One phase of the Concord romancer’s art results
in stories which seem perhaps as somber, strange and
morbid as those of Poe: “Dr. Heidegger’s
Experiment,” “Rapacinni’s Daughter,”
“The Birth Mark.” They stand, of course,
for but one side of his power, of which “The
Great Stone Face” and “The Snow Image”
are the brighter and sweeter. Thus Hawthorne’s
is a broader and more diversified accomplishment in
the form of the tale. But the likeness has to
do with subject-matter, not with the spirit of the
work. The gloomiest of Hawthorne’s short
stories are spiritually sound and sweet: Poe’s,
on the contrary, might be described as unmoral; they
seem written by one disdaining all the touchstones
of life, living in a land of eyrie where there is
no moral law. He would no more than Lamb indict
his very dreams. In the case of Hawthorne there
is allegorical meaning, the lesson is never far to
seek: a basis of common spiritual responsibility
is always below one’s feet. And this is
quite as true of the long romances as of the tales.
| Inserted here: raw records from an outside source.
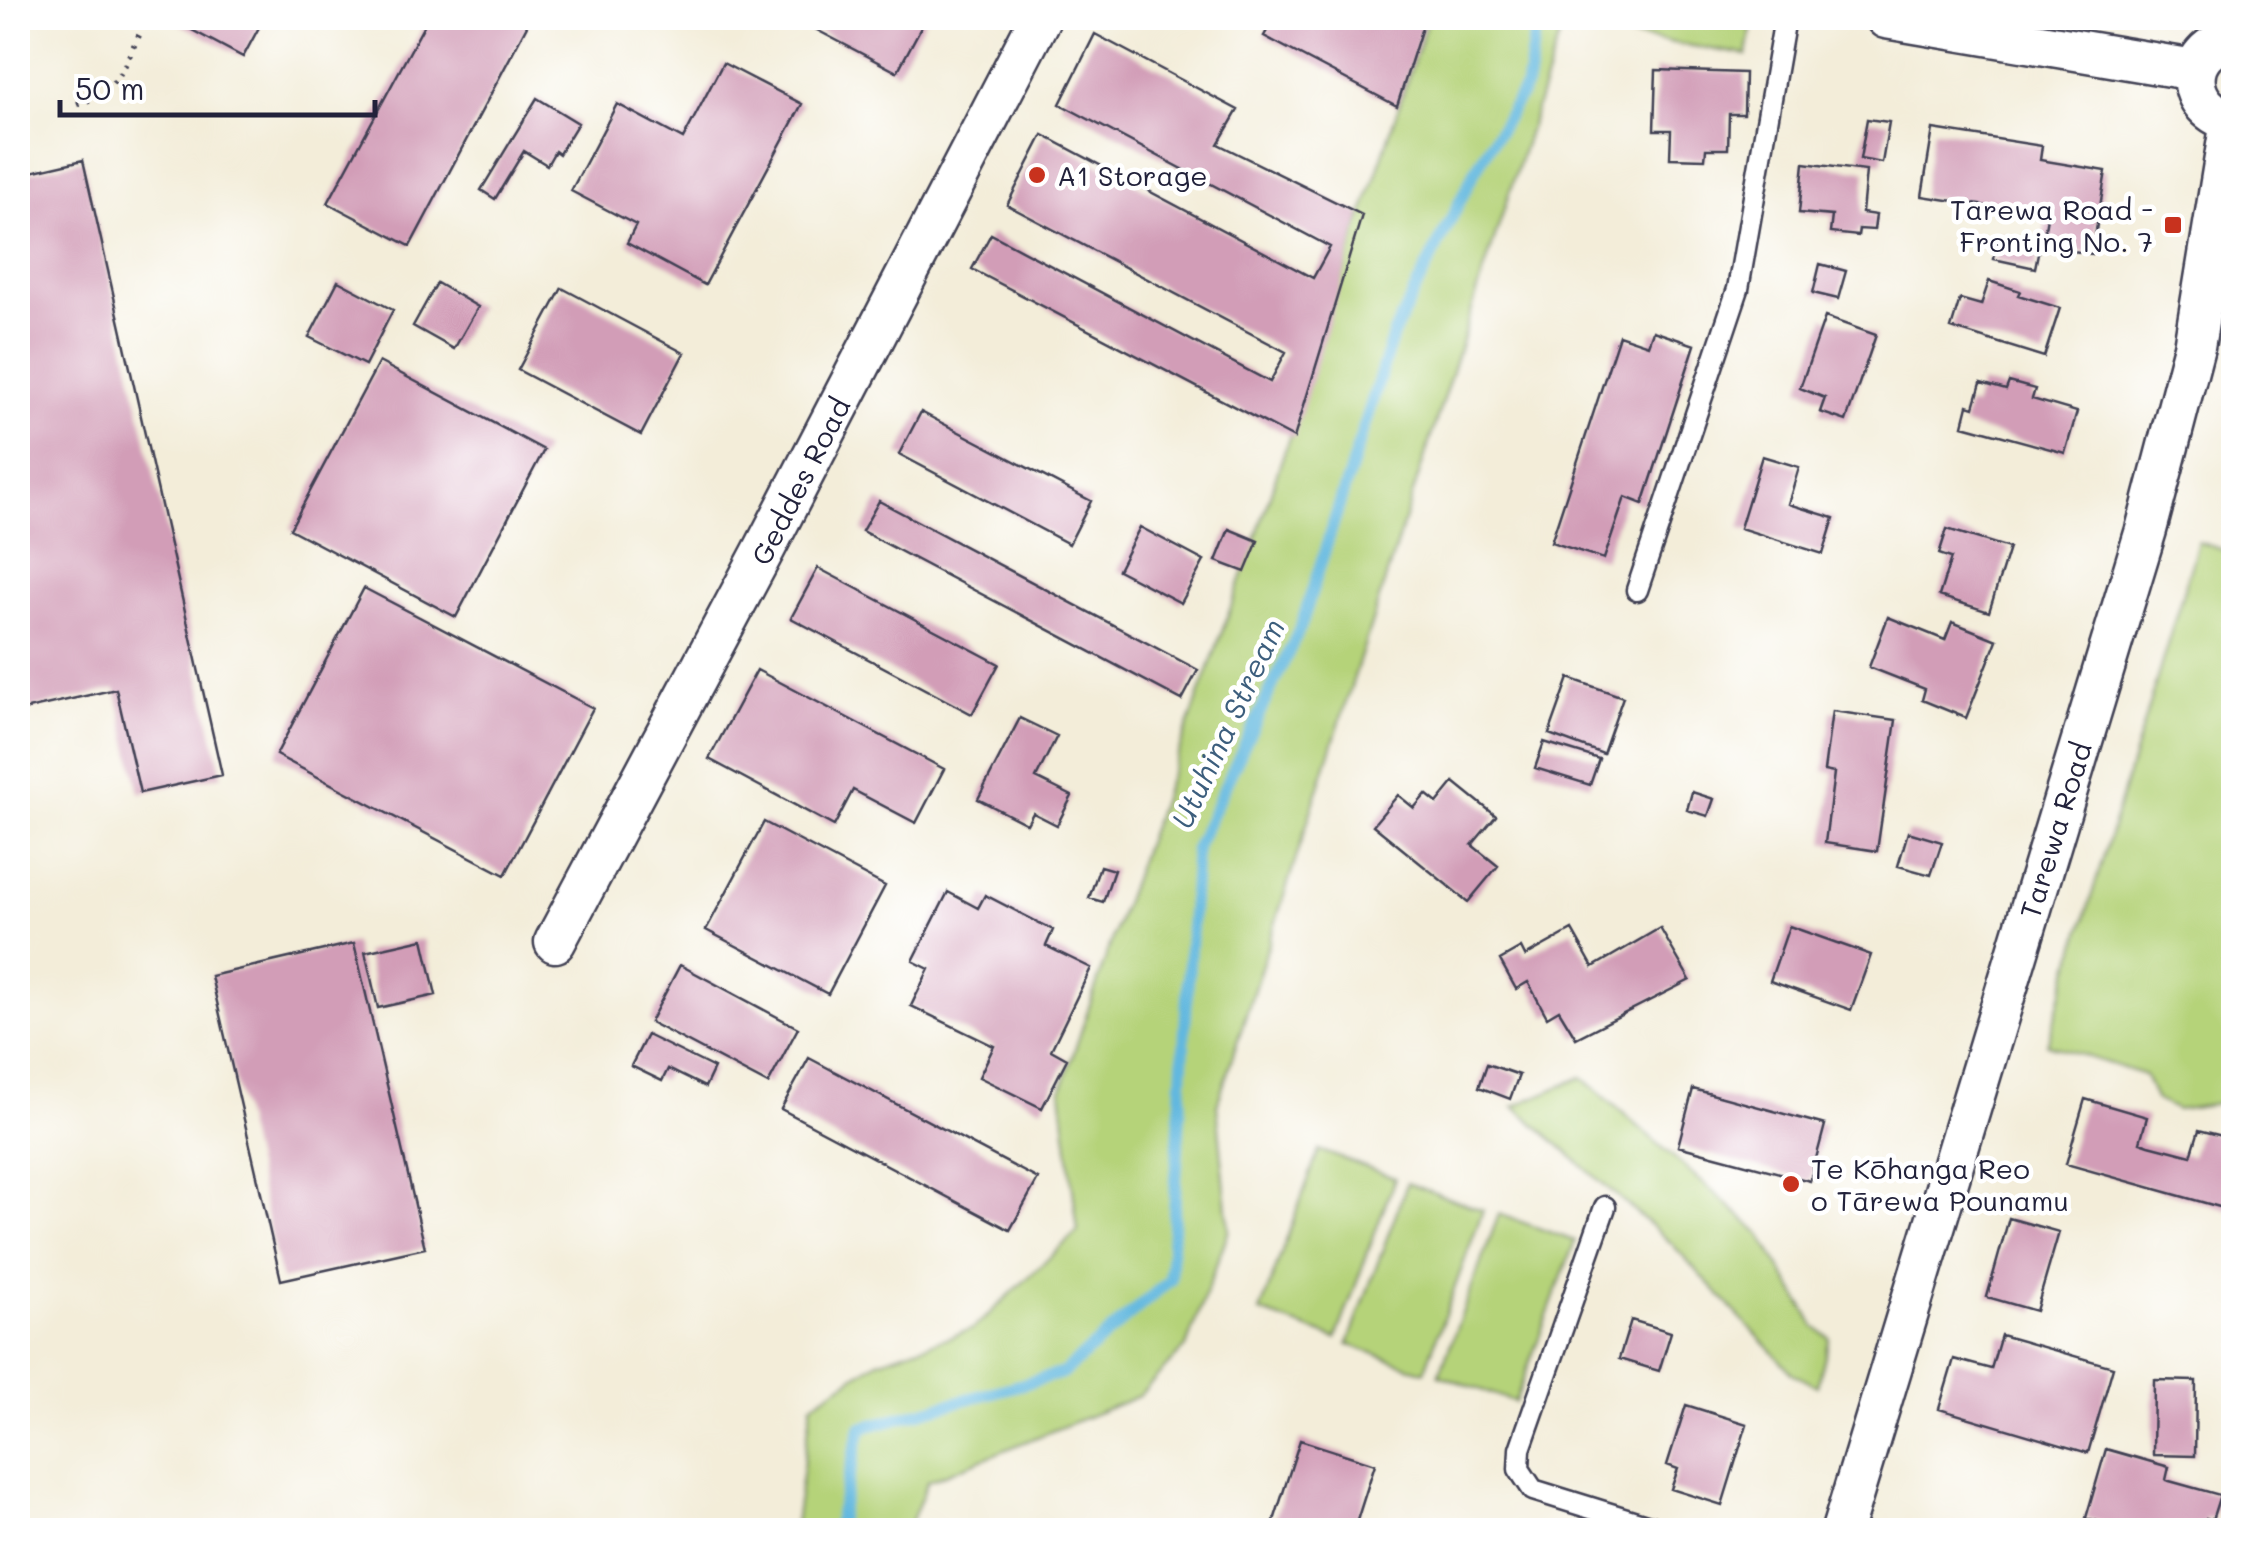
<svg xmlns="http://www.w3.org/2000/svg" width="2251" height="1548" font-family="Mali,sans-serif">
  <rect width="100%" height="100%" fill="#fff"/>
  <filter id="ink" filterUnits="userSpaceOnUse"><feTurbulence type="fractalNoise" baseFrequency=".01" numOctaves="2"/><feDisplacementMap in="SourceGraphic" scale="20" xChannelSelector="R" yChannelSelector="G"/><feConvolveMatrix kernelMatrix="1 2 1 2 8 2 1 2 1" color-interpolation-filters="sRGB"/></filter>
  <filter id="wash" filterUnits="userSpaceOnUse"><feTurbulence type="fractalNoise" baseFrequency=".0048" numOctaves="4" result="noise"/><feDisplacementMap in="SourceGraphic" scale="40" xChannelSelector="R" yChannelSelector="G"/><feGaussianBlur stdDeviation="2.25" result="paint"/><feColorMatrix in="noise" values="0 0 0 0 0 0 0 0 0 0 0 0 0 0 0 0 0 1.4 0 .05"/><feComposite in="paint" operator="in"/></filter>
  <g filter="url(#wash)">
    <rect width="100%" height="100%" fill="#f3edd9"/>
    <!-- green -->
    <path fill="#b5d379" stroke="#6c7a5a" stroke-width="2.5" d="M 1428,18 L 1743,18 L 1751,31 L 1747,55 L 1563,25 L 1217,1105 L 1229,1230 L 1186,1347 L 1139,1396 L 928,1481 L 908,1530 L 794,1530 L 812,1404 L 878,1361 L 973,1329 L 1078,1231 L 1061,1091 L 1120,915 L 1254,543 Z
      M 2198,542 L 2233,553 L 2234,1106 L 2226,1103 L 2177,1110 L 2155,1099 L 2145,1075 L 2047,1044 Z
      M 1582,1077 L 1760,1233 L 1815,1327 L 1830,1338 L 1817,1386 L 1792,1373 L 1671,1243 L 1514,1106 Z
      M 1319,1150 L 1395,1178 L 1336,1339 L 1260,1312 Z
      M 1407,1183 L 1483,1210 L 1424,1372 L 1348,1344 Z
      M 1499,1214 L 1575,1241 L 1515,1402 L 1439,1375 Z"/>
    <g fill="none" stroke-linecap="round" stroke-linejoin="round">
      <!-- stream -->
      <path stroke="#62b8df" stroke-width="12" d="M 836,1530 L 861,1428 L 1063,1373 L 1170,1280 L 1196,847 L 1301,626 L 1393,335 L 1476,169 L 1527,84 L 1537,18"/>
    </g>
    <g id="blocks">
      <!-- building -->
      <path fill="#d29db7" d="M 177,18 L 264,18 L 243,57 L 175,21 Z
        M 428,18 L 531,18 L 410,246 L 328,203 Z
        M 794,18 L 926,18 L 897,72 Z
        M 1274,18 L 1425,18 L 1397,106 L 1264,36 Z
        M 1095,34 L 1238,110 L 1218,144 L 1362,215 L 1294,438 L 972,269 L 991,234 L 1270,382 L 1286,352 L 1007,205 L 1043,135 L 1313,278 L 1330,247 L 1060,104 Z
        M 723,63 L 802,104 L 705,285 L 627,243 L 636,225 L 571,191 L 617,104 L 683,139 Z
        M 1656,70 L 1745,73 L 1744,114 L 1729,114 L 1728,149 L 1706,149 L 1705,159 L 1670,158 L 1671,130 L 1654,130 Z
        M 537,98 L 578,123 L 559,154 L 555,151 L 547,165 L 524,151 L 495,199 L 481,190 Z
        M 1867,119 L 1889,122 L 1882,163 L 1860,159 Z
        M 1933,129 L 2042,146 L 2040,160 L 2106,171 L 2092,254 L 2042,246 L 2049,205 L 2033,202 L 2031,213 L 1922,196 Z
        M 83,160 L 222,775 L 140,793 L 116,689 L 19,711 L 18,702 L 18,175 Z
        M 1804,163 L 1866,171 L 1862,213 L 1876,215 L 1874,230 L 1859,229 L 1858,236 L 1830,233 L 1832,216 L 1799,213 Z
        M 1999,234 L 2040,243 L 2035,268 L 1994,259 Z
        M 1820,264 L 1846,271 L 1838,299 L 1813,293 Z
        M 338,281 L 393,310 L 365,365 L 309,337 Z
        M 1989,281 L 2020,291 L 2018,295 L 2060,308 L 2044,357 L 1951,328 L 1960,299 L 1981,305 Z
        M 437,283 L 478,307 L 454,349 L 413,326 Z
        M 562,288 L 684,353 L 641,435 L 518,370 Z
        M 1825,317 L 1876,335 L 1846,421 L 1820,412 L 1825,398 L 1800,388 Z
        M 1653,331 L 1695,345 L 1643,504 L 1625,497 L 1604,559 L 1551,542 L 1619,335 L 1648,345 Z
        M 379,362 L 544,450 L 456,617 L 290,529 Z
        M 2009,382 L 2035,389 L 2032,399 L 2077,412 L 2065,453 L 1963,425 L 1968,405 L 1974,407 L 1981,383 L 2006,390 Z
        M 921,412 L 1091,501 L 1069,544 L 899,454 Z
        M 1762,456 L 1799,467 L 1788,504 L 1834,518 L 1823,554 L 1740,528 Z
        M 879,501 L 1198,670 L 1182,700 L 862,531 Z
        M 1140,527 L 1204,561 L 1181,603 L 1118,570 Z
        M 1229,529 L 1258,541 L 1245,572 L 1216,561 Z
        M 1947,529 L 2009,548 L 1989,612 L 1939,596 L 1951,558 L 1939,554 Z
        M 818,568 L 999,664 L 972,714 L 791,618 Z
        M 364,588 L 593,708 L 505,875 L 276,755 Z
        M 1888,617 L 1945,640 L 1952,622 L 1997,640 L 1966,718 L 1922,700 L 1925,689 L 1869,667 Z
        M 757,670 L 944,769 L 916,823 L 853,790 L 834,826 L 709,759 Z
        M 1569,678 L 1623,697 L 1603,754 L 1549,734 Z
        M 1832,711 L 1896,720 L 1877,851 L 1825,843 L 1834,773 L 1824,771 Z
        M 1020,718 L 1057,736 L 1036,778 L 1072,796 L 1057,825 L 1033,813 L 1027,824 L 978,799 Z
        M 1544,742 L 1599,759 L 1590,785 L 1535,768 Z
        M 1454,782 L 1496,816 L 1472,845 L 1498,866 L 1468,902 L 1373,825 L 1398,795 L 1414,808 L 1426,794 L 1437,803 Z
        M 1692,792 L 1714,799 L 1708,816 L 1687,810 Z
        M 764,822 L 885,886 L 828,994 L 706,930 Z
        M 1908,832 L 1942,842 L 1931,875 L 1898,866 Z
        M 1100,866 L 1114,870 L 1103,902 L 1089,898 Z
        M 948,892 L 978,908 L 985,895 L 1053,930 L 1046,946 L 1091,968 L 1051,1050 L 1067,1059 L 1042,1108 L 979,1077 L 994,1046 L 911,1006 L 929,969 L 913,961 Z
        M 1789,926 L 1871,955 L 1851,1010 L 1770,981 Z
        M 1660,928 L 1690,980 L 1576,1038 L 1559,1010 L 1547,1017 L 1528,982 L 1516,989 L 1500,960 L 1521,948 L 1525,956 L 1572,930 L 1593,967 Z
        M 423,939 L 436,995 L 378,1008 L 365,952 Z
        M 354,943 L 425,1248 L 281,1280 L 211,976 Z
        M 680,965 L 798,1028 L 768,1084 L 650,1022 Z
        M 647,1035 L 714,1068 L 705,1087 L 668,1069 L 662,1081 L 631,1066 Z
        M 809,1058 L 1038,1179 L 1010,1230 L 781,1109 Z
        M 1487,1064 L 1519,1075 L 1510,1099 L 1479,1087 Z
        M 1693,1089 L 1825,1125 L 1810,1181 L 1678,1146 Z
        M 2085,1099 L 2147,1117 L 2140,1142 L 2149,1145 L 2191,1156 L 2199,1130 L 2234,1139 L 2234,1211 L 2066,1164 Z
        M 2009,1218 L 2059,1232 L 2036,1311 L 1987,1297 Z
        M 1631,1320 L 1671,1332 L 1659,1371 L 1619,1359 Z
        M 2001,1335 L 2113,1367 L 2088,1453 L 1939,1409 L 1954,1359 L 1991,1369 Z
        M 2154,1380 L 2196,1381 L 2195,1456 L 2153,1455 Z
        M 1686,1405 L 1747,1424 L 1722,1505 L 1671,1489 L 1678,1469 L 1667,1465 Z
        M 1300,1440 L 1375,1464 L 1354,1530 L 1271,1530 Z
        M 2106,1449 L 2169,1467 L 2166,1480 L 2220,1495 L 2212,1520 L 2206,1518 L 2202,1530 L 2129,1530 L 2086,1518 Z"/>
    </g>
  </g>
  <g filter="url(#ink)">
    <use href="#blocks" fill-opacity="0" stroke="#414053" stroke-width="2.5"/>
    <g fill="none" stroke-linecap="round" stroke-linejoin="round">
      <!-- service casing -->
      <g stroke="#414053" stroke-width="25">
        <path id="service" d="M 1637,590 L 1738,289 L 1785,18
          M 1605,1207 L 1520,1449 L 1519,1469 L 1533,1490 L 1662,1530"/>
      </g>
      <!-- minor casing -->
      <g stroke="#414053" stroke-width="45">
        <path id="minor" d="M 1886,18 L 2194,70
          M 2234,39 C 2180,48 2183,111 2234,121
          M 555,942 L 765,548 L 1040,18
          M 1842,1530 L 2146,530 L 2194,347 L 2231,121"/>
      </g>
      <!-- path -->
      <path stroke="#414053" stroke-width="6" stroke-dasharray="2.5 8" stroke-linecap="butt" d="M 77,104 C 129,89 123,54 150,18"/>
      <!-- service -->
      <use href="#service" stroke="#fff" stroke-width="20"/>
      <!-- minor -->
      <use href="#minor" stroke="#fff" stroke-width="40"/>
    </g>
  </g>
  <!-- markers -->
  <g fill="#c8321e" stroke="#fff" stroke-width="4">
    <circle cx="1037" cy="175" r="10"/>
    <rect x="2163" y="215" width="20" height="20" rx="5"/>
    <circle cx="1791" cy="1184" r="10"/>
  </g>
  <g text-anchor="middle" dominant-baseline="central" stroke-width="9" stroke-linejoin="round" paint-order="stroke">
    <!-- poi labels -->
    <g font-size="28" fill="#22223b" stroke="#fff" text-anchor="start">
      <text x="1057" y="175">A1 Storage</text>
      <text x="2153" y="209" text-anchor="end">Tarewa Road -<tspan x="2153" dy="32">Fronting No. 7</tspan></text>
      <text x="1811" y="1168">Te Kōhanga Reo<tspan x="1811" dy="32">o Tārewa Pounamu</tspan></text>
    </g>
    <!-- street labels -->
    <g font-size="28" fill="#22223b" stroke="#fff">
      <text transform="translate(800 481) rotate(-63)">Geddes Road</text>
      <text transform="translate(2055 830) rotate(-73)">Tarewa Road</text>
    </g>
    <!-- water labels -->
    <g font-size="30" font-style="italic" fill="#3c5e7d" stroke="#fff">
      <text transform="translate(1227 723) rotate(-65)">Utuhina Stream</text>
    </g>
  </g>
  <!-- margin -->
  <rect width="2251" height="1548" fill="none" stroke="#fff" stroke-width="60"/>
  <!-- scale -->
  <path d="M60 100v15h315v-15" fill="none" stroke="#22223b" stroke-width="5"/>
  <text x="75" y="100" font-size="30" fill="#22223b" stroke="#ffffff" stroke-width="8" paint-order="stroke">50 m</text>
</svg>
The result is that there is spiritual tonic in Hawthorne’s
fiction, while something almost miasmatic rises from
Poe, dropping a kind of veil between us and the salutary
realities of existence. If Poe be fully as gifted,
he is, for this reason, less sanely endowed.
It may be conceded that he is not always as shudderingly
sardonic and removed from human sympathy as in “The
Cask of Amontillado” or “The Black Cat”;
yet it is no exaggeration to affirm that he is nowhere
more typical, more himself. On the contrary,
in a tale like “The Birth Mark,” what
were otherwise the horror and ultra-realism of it,
is tempered by and merged in the suggestion that no
man shall with impunity tamper with Nature nor set
the delight of the eyes above the treasures of the
soul. The poor wife dies, because her husband
cares more to remove a slight physical defect than
he does for her health and life. So it cannot
be said of the somber work in the tale of these two
sons of genius that,
“A common grayness silvers everything,”
since the gifts are so differently exercised and the artistic product of totally dissimilar texture. Moreover, Poe is quite incapable of the lovely naivete of “The Snow Image,” or the sun-kissed atmosphere of the wonder-book. Humor, except in the satiric vein, is hardly more germane to the genius of Hawthorne than to that of Poe; its occasional exercise is seldom if ever happy.
Although most literary comparisons are futile because of the disparateness of the things compared, the present one seems legitimate in the cases of Poe and Hawthorne, superficially so alike in their short-story work.